CALGARY, AB, July 27, 2021 /CNW/ - Inter Pipeline Ltd. ("Inter
Pipeline" or the "Company") (TSX: IPL) today announced that its
Board of Directors ("Board") is recommending acceptance of the
revised takeover offer filed on July 19,
2021 (the "Revised Brookfield Offer") from an affiliate of
Brookfield Infrastructure Partners L.P. ("Brookfield") in
light of the termination of the Pembina Arrangement (defined
below).
The recommendation follows consultation with legal and financial
advisors and a recommendation of the special committee of
independent directors of the Board (the "Special Committee").
Under the Revised Brookfield Offer, each Inter Pipeline
shareholder will have the ability to elect to receive, per Inter
Pipeline share, $20.00 in cash or
0.25 of a Brookfield Infrastructure Corporation class A
exchangeable subordinate voting share ("BIPC Share"), or, solely in
the case of eligible Canadian Inter Pipeline shareholders seeking a
rollover for tax purposes, 0.250 of an exchangeable security (each
an "Exchangeable Unit") to be issued by an indirect subsidiary of
Brookfield ("Exchange LP"),
subject to proration in respect of the BIPC Shares and Exchangeable
Units.
This reflects a significant improvement compared with
Brookfield's June 2, 2021 offer of either $19.50 in cash or 0.225 of a BIPC Share for each
Inter Pipeline share, and especially compared with Brookfield's original offer announced
February 10, 2021 of either
$16.50 in cash or 0.206 of a BIPC
Share for each Inter Pipeline share. Both of the earlier
Brookfield offers were subject to
proration in respect of both cash and BIPC Shares.
"To maximize shareholder value we ran a fair and comprehensive
strategic review and as a result Brookfield increased its offer by
approximately 21 percent," said Margaret
McKenzie, Chair of the Board and the Special Committee.
"After thoroughly considering the alternatives, the Board has
concluded that the value and flexibility inherent in the Revised
Brookfield Offer, including the significant cash component of the
offer and the option for a potential tax-deferred rollover for
certain Canadian shareholders, makes it appropriate to recommend
acceptance of the Revised Brookfield Offer to our
shareholders."
As previously disclosed, on May 31,
2021, Inter Pipeline entered into an agreement (the
"Arrangement Agreement") for a combination with Pembina Pipeline
Corporation ("Pembina"), whereby Pembina agreed to exchange 0.5 of
a Pembina common share for each issued and outstanding Inter
Pipeline share (the "Pembina Arrangement"). Subsequent to the
filing of the Revised Brookfield Offer, and after carefully
evaluating the Revised Brookfield Offer, Inter Pipeline advised
Pembina that the Board would not be reconfirming its recommendation
of the Pembina Arrangement, and Pembina terminated the Pembina
Arrangement effective July 25, 2021.
It was apparent at the time of termination that the Pembina
Arrangement was not garnering the requisite support of voting Inter
Pipeline shareholders and the special resolution to approve the
arrangement would not have passed at the upcoming shareholder
meeting.
Inter Pipeline has not entered into any agreement with
Brookfield to formally support the
Revised Brookfield Offer or to make or maintain the Board's
recommendation, nor has Brookfield
requested that Inter Pipeline enter into a support agreement at
this time. Inter Pipeline intends to file on SEDAR and mail to its
shareholders a second notice of change to its Directors' Circular
confirming the Board's recommendation that shareholders accept the
Revised Brookfield Offer, which notice of change will contain
additional information for shareholders to consider in making their
decision whether or not to tender to the Revised Brookfield
Offer.

- - - - -

**EXERCISE 1**. Find each line in the records that contains the string "offsetDistance", matching case exactly, and copy those lines out.
The records have nothing to do with the press release.

- - - - -

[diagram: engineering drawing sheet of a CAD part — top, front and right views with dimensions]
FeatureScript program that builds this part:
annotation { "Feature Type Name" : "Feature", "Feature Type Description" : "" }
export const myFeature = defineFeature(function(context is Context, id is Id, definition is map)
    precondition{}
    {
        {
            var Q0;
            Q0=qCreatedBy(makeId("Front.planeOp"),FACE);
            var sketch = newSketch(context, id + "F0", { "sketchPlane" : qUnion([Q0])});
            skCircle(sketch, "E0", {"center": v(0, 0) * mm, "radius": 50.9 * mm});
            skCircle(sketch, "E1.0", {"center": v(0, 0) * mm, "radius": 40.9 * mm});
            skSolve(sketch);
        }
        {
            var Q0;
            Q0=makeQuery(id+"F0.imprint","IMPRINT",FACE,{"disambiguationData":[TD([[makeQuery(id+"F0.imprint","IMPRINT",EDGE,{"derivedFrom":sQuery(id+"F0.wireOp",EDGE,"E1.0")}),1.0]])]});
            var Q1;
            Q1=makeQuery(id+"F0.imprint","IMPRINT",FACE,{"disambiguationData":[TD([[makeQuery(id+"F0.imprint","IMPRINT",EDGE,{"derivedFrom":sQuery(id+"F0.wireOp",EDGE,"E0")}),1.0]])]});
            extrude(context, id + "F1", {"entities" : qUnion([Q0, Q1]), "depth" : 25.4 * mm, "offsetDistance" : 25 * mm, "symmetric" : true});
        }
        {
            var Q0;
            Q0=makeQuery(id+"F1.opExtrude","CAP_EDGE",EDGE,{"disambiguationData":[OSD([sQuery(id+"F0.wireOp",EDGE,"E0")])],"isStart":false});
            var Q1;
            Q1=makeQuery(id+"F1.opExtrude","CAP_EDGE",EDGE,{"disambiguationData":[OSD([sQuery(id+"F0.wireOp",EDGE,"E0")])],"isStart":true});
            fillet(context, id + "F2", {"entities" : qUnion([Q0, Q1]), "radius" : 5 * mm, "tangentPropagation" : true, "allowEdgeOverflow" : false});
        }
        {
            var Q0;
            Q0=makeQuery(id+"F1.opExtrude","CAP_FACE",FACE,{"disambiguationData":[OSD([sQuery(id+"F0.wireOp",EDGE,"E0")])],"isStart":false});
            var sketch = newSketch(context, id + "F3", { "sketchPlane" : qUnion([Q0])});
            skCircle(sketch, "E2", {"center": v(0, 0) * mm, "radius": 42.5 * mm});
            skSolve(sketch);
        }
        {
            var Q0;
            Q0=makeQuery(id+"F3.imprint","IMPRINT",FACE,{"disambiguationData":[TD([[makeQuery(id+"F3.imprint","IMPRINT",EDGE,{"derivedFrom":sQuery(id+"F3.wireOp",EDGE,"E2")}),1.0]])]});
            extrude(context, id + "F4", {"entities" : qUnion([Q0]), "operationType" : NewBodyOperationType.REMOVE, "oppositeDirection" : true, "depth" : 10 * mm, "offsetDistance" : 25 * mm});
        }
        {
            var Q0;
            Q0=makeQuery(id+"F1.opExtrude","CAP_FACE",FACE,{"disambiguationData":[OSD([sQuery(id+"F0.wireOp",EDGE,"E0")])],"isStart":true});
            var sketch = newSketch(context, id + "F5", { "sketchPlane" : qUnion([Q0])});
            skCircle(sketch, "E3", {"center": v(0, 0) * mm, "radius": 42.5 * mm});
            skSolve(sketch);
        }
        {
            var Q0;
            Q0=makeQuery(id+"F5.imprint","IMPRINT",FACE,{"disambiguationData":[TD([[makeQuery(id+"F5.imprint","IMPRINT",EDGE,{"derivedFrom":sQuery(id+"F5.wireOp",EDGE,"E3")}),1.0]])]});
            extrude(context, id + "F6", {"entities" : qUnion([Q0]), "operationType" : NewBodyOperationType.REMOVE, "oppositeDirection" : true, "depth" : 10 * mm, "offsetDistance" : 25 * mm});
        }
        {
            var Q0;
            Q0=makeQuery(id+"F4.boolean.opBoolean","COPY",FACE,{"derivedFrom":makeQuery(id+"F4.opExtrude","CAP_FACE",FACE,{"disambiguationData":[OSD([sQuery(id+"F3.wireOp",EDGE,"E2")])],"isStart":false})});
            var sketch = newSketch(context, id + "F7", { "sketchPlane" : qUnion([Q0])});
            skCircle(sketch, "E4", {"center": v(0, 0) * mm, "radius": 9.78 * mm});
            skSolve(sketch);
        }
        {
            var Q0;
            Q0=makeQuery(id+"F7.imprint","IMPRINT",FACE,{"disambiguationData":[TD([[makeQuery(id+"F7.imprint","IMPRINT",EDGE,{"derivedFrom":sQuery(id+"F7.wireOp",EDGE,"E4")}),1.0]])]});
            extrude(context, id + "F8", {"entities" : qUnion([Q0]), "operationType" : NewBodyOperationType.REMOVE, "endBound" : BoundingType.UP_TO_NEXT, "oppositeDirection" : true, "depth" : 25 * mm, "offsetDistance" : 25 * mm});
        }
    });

- - - - -

**EXERCISE 2**. Continue the press release about the Inter Pipeline board backing the revised Brookfield offer, starting right after its last sentence.

**ANSWER 1**.
            extrude(context, id + "F1", {"entities" : qUnion([Q0, Q1]), "depth" : 25.4 * mm, "offsetDistance" : 25 * mm, "symmetric" : true});
            extrude(context, id + "F4", {"entities" : qUnion([Q0]), "operationType" : NewBodyOperationType.REMOVE, "oppositeDirection" : true, "depth" : 10 * mm, "offsetDistance" : 25 * mm});
            extrude(context, id + "F6", {"entities" : qUnion([Q0]), "operationType" : NewBodyOperationType.REMOVE, "oppositeDirection" : true, "depth" : 10 * mm, "offsetDistance" : 25 * mm});
            extrude(context, id + "F8", {"entities" : qUnion([Q0]), "operationType" : NewBodyOperationType.REMOVE, "endBound" : BoundingType.UP_TO_NEXT, "oppositeDirection" : true, "depth" : 25 * mm, "offsetDistance" : 25 * mm});

**ANSWER 2**.
For information as to the steps necessary to accept the Revised
Brookfield Offer, shareholders should refer to Brookfield's Offer to Purchase and Bid
Circular originally dated February 22,
2021 as amended by notices of variation dated June 4, 2021, June 21,
2021, July 13, 2021 and
July 19, 2021 (collectively, the
"Amended Brookfield Circular"). Shareholders who are considering
electing to receive BIPC Shares as all or part of the consideration
for their shares of Inter Pipeline or who are considering utilizing
the tax deferred option available to certain eligible Canadian
shareholders under the Revised Brookfield Offer should review the
Amended Brookfield Circular and consult their investment dealer,
stockbroker, lawyer or other professional advisors regarding, among
other things, the investment attributes of the BIPC Shares and the
tax consequences of any such election in their individual
circumstances.
Inter Pipeline shareholders who have questions or require
assistance in depositing their shares to the Revised Brookfield
Offer should contact Brookfield's
Information Agent and Depositary, Laurel Hill Advisory Group, by
telephone at 1-877-452-7184 (North American Toll Free Number) or
416-304-0211 (outside North
America) or by email at assistance@laurelhill.com. The
Revised Brookfield Offer is open for acceptance until 5:00 p.m. (MT) on August
6, 2021.
Financial and Legal Advisors
Inter Pipeline has retained TD Securities Inc. and the Special
Committee has retained J.P. Morgan Securities Canada Inc. as
financial advisors. Burnet, Duckworth & Palmer LLP and Dentons
Canada LLP are acting as legal advisors to Inter Pipeline and its
Board of Directors.
About Inter Pipeline Ltd.
Inter Pipeline is a major petroleum transportation and natural
gas liquids processing business based in Calgary, Alberta, Canada. Inter Pipeline owns
and operates energy infrastructure assets in Western Canada and is building the Heartland
Petrochemical Complex — North
America's first integrated propane dehydrogenation and
polypropylene facility. Inter Pipeline is a member of the
S&P/TSX 60 Index and its common shares trade on the Toronto
Stock Exchange under the symbol IPL.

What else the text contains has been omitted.